---- The records
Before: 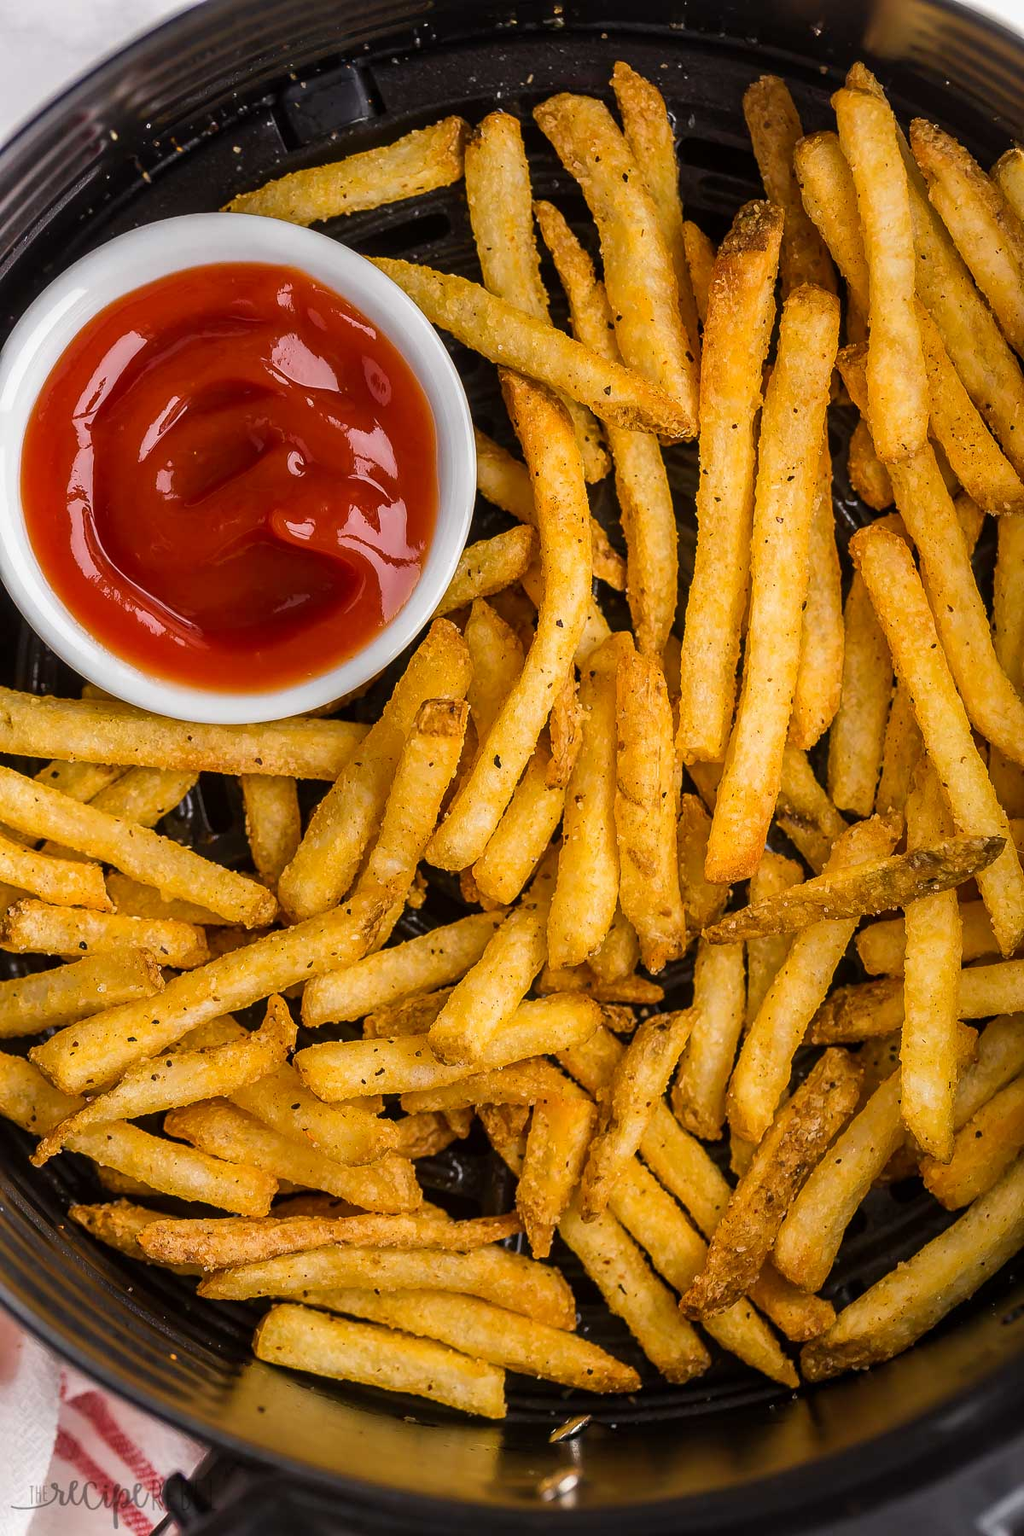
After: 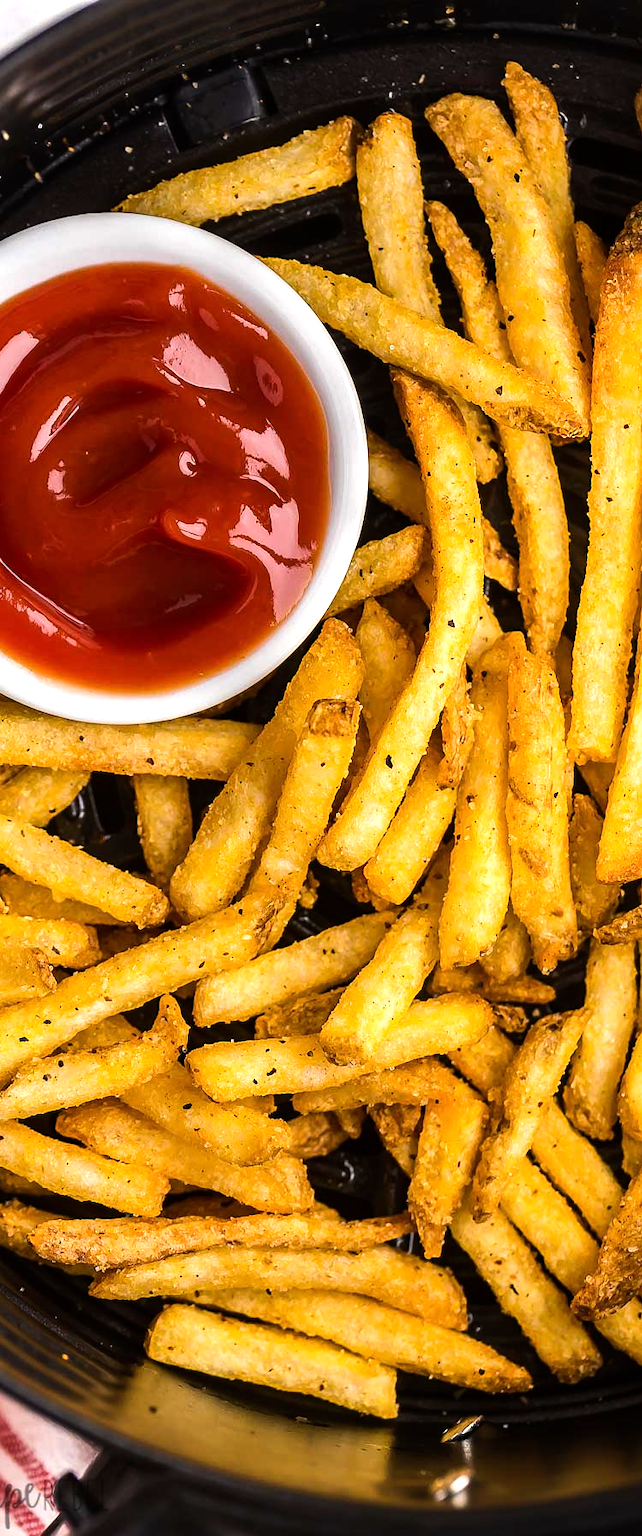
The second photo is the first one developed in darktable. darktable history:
tone equalizer: -8 EV -0.75 EV, -7 EV -0.7 EV, -6 EV -0.6 EV, -5 EV -0.4 EV, -3 EV 0.4 EV, -2 EV 0.6 EV, -1 EV 0.7 EV, +0 EV 0.75 EV, edges refinement/feathering 500, mask exposure compensation -1.57 EV, preserve details no
crop: left 10.644%, right 26.528%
--------
* _Work instructions_: Reproduce the listing above word for word, leaving out the pictures.

* _Written solution_:
Before: 
After: 
The second photo is the first one developed in darktable. darktable history:
tone equalizer: -8 EV -0.75 EV, -7 EV -0.7 EV, -6 EV -0.6 EV, -5 EV -0.4 EV, -3 EV 0.4 EV, -2 EV 0.6 EV, -1 EV 0.7 EV, +0 EV 0.75 EV, edges refinement/feathering 500, mask exposure compensation -1.57 EV, preserve details no
crop: left 10.644%, right 26.528%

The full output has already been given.